**YOUR OBJECTIVE:**
Count how many lines of the data include the string "погружная", then say that number and stop.

(Saved entries)
--- START ---

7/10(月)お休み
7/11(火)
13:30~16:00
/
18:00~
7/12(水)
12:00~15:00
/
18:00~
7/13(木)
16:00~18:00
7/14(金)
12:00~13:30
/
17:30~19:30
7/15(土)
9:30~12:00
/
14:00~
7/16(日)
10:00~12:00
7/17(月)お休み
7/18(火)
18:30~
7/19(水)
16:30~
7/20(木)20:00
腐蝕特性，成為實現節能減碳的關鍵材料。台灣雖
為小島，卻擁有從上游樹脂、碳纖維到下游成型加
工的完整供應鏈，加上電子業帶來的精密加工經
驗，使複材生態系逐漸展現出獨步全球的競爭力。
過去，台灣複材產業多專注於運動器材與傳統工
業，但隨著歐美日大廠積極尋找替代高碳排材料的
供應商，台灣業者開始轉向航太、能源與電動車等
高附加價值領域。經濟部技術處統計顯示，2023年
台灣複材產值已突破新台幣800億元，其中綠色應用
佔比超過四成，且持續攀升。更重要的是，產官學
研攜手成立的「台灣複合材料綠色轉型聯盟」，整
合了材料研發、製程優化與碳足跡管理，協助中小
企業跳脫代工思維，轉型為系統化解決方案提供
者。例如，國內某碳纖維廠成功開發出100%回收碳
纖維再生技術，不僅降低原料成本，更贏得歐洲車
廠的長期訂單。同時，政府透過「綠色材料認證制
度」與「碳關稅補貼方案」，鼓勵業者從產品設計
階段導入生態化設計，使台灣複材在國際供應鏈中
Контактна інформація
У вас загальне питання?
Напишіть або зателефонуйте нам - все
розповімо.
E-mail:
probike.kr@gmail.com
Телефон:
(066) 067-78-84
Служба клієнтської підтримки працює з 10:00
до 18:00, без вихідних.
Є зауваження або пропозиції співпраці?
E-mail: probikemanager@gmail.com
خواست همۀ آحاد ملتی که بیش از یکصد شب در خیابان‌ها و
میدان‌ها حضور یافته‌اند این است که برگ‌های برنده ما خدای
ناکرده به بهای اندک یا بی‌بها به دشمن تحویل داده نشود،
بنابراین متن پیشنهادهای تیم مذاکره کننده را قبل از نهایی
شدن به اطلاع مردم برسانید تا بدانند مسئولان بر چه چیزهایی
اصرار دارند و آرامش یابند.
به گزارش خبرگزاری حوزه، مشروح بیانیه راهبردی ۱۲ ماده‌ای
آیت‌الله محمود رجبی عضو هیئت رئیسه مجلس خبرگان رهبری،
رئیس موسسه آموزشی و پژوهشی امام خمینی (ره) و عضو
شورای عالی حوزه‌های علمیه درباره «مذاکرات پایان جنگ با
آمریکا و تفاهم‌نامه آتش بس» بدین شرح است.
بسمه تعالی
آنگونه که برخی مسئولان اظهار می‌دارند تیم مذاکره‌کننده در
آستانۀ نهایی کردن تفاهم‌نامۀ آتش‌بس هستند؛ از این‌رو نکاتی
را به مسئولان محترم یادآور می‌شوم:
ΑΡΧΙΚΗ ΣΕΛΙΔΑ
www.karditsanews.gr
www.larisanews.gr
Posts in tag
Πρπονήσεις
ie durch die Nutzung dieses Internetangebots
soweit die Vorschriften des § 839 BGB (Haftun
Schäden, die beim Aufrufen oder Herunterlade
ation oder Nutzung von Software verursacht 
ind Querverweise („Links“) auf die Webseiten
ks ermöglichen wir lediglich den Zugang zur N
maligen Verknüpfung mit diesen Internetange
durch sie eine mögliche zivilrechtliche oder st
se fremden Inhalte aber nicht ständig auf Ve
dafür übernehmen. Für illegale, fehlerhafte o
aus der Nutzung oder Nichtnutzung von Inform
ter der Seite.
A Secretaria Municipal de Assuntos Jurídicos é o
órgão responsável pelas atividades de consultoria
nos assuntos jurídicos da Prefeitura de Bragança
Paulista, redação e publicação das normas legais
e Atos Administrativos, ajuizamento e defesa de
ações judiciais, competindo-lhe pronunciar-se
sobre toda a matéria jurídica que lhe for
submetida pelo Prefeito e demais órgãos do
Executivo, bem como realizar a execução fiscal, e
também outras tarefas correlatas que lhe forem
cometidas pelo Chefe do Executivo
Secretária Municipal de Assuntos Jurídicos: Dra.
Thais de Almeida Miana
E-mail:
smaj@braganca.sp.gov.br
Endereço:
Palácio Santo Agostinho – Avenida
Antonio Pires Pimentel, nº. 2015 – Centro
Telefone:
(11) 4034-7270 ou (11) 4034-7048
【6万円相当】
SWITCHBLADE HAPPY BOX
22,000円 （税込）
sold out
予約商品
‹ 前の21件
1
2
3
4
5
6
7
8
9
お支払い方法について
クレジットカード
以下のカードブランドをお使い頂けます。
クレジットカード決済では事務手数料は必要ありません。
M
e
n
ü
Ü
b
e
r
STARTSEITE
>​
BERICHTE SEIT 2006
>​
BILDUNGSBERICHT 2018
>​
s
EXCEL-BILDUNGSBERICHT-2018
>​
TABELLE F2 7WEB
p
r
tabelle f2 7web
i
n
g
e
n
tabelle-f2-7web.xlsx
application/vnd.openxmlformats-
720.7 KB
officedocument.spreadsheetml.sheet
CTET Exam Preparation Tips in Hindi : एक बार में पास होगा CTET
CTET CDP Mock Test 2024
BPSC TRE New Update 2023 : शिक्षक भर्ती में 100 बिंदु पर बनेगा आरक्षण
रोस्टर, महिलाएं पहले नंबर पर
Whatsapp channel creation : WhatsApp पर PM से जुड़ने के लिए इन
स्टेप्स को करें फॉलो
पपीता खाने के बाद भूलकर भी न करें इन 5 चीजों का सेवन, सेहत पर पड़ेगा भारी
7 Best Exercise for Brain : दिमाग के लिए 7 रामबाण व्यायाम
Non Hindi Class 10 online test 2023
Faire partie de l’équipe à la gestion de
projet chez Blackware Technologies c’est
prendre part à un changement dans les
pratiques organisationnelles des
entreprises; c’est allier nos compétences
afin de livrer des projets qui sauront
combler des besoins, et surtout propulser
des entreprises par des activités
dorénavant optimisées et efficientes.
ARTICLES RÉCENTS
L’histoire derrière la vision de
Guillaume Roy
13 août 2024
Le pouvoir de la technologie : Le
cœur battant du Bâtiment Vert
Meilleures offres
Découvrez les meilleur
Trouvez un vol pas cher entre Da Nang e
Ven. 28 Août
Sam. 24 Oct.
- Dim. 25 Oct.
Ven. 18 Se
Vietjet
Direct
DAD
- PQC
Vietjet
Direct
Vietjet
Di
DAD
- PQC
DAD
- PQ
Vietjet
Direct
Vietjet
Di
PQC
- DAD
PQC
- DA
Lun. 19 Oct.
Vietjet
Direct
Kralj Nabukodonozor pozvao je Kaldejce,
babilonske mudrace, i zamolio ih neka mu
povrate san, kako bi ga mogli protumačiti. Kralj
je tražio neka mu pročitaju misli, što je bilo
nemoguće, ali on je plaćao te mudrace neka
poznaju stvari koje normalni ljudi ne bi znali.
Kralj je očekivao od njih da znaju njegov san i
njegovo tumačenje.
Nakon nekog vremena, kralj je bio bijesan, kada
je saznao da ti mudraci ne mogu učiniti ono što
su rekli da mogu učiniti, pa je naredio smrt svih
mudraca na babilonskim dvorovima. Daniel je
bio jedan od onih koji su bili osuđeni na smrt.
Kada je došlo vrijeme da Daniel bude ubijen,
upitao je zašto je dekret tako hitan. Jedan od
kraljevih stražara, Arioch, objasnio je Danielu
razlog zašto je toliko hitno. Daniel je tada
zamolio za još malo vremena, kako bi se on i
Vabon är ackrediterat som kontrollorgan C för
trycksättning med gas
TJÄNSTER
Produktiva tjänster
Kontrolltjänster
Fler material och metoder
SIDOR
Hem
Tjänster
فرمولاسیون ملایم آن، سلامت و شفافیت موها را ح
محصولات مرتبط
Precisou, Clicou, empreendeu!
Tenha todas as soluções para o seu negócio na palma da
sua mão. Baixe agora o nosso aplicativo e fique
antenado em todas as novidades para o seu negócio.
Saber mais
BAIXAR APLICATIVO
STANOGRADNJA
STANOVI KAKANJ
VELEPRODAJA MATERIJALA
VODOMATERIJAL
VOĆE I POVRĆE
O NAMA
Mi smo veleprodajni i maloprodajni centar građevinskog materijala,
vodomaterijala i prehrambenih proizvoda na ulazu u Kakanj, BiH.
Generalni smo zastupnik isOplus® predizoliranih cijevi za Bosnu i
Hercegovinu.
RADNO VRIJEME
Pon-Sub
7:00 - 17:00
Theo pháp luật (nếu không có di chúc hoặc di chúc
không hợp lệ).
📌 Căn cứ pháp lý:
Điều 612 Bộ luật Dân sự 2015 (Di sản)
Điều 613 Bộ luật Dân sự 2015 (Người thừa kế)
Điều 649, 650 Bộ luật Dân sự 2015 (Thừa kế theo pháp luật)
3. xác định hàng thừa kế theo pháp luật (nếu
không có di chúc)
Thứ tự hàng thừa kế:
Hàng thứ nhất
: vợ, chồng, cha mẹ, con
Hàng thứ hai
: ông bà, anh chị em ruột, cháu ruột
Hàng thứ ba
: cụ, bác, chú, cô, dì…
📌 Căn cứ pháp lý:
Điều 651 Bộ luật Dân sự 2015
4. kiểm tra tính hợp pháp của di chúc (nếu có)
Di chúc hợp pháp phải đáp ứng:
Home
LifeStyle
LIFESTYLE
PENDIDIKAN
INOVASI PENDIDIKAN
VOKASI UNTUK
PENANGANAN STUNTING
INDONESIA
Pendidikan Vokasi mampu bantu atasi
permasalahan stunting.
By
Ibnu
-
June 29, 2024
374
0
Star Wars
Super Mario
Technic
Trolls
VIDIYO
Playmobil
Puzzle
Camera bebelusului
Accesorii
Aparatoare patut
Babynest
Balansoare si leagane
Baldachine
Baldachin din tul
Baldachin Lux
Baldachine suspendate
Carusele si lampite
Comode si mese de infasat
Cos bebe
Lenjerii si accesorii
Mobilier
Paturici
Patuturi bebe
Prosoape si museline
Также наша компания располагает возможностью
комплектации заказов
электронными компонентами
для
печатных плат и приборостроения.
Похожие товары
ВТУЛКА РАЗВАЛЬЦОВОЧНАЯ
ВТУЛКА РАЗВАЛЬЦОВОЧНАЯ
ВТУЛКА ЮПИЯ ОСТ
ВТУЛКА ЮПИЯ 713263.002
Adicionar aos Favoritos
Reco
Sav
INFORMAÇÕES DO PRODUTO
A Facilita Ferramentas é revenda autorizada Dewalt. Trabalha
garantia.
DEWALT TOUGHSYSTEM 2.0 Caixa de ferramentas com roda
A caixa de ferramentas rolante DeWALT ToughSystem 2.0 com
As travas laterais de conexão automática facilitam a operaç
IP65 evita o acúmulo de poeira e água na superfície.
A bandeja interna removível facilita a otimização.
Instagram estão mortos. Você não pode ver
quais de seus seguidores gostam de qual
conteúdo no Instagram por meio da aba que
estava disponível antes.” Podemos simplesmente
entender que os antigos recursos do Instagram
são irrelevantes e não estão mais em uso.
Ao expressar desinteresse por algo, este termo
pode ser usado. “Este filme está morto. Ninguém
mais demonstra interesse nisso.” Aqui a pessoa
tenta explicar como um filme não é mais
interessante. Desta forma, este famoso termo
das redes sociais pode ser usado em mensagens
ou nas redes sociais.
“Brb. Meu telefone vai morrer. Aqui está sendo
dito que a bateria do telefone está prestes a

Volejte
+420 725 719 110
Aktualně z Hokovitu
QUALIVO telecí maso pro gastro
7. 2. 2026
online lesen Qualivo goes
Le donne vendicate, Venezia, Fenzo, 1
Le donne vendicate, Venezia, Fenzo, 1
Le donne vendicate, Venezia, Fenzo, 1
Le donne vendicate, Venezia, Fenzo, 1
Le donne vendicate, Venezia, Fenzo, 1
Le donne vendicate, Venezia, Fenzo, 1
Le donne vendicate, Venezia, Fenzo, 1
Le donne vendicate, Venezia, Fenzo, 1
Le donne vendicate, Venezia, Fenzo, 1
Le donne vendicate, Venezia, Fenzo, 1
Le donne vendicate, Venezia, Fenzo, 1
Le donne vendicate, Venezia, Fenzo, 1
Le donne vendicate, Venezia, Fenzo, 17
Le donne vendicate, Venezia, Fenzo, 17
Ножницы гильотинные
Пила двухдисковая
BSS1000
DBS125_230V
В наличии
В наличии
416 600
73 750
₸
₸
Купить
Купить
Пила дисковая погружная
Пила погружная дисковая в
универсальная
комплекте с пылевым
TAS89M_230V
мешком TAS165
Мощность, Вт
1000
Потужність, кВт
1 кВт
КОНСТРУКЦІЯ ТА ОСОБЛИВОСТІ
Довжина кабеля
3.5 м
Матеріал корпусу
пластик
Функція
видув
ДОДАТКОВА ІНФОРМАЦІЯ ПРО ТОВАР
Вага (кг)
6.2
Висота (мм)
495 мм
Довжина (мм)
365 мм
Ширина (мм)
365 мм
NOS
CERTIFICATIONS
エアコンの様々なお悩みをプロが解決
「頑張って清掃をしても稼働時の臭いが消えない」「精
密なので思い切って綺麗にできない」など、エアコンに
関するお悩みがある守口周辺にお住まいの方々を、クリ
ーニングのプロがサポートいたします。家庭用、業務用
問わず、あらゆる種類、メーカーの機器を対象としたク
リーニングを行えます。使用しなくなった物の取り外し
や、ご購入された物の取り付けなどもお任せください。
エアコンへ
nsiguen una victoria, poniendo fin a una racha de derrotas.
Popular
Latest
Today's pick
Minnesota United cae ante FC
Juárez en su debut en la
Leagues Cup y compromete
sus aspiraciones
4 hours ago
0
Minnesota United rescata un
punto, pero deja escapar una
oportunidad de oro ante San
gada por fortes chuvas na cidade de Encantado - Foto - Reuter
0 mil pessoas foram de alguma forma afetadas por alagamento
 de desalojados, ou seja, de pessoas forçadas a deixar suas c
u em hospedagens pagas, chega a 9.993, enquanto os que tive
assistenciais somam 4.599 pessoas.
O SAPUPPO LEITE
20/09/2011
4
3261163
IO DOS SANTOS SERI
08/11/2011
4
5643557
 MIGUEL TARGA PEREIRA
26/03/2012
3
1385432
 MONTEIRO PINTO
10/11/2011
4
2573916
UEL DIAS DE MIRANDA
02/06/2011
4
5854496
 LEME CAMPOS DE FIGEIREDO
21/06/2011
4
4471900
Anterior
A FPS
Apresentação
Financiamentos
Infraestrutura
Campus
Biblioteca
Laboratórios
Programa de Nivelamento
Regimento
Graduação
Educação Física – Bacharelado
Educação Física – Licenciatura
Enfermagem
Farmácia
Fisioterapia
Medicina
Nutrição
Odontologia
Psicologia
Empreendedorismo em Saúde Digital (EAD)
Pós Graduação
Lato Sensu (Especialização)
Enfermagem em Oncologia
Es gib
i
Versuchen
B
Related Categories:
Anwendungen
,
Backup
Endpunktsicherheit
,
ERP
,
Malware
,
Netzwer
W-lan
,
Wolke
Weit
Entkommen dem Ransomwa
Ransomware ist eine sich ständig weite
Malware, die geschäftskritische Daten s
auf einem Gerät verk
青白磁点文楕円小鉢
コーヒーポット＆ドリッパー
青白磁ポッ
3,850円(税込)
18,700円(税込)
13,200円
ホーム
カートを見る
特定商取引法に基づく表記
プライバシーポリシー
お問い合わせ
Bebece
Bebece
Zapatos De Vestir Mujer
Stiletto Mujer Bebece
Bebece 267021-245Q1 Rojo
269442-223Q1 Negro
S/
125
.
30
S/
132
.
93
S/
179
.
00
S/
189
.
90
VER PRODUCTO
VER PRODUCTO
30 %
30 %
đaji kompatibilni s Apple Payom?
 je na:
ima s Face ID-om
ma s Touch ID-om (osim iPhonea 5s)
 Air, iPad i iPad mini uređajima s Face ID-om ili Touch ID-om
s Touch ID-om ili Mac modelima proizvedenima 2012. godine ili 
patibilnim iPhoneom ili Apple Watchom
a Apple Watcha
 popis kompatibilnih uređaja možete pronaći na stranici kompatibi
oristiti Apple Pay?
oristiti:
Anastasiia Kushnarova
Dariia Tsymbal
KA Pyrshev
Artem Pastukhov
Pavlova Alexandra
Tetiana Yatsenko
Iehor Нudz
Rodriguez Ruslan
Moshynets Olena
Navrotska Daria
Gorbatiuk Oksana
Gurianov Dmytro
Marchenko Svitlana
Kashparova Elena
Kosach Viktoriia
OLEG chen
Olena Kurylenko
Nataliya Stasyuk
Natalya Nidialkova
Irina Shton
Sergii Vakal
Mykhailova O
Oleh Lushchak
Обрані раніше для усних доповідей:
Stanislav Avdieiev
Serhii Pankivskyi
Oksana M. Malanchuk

--- END ---

**ANSWER TO THIS EXERCISE:**
2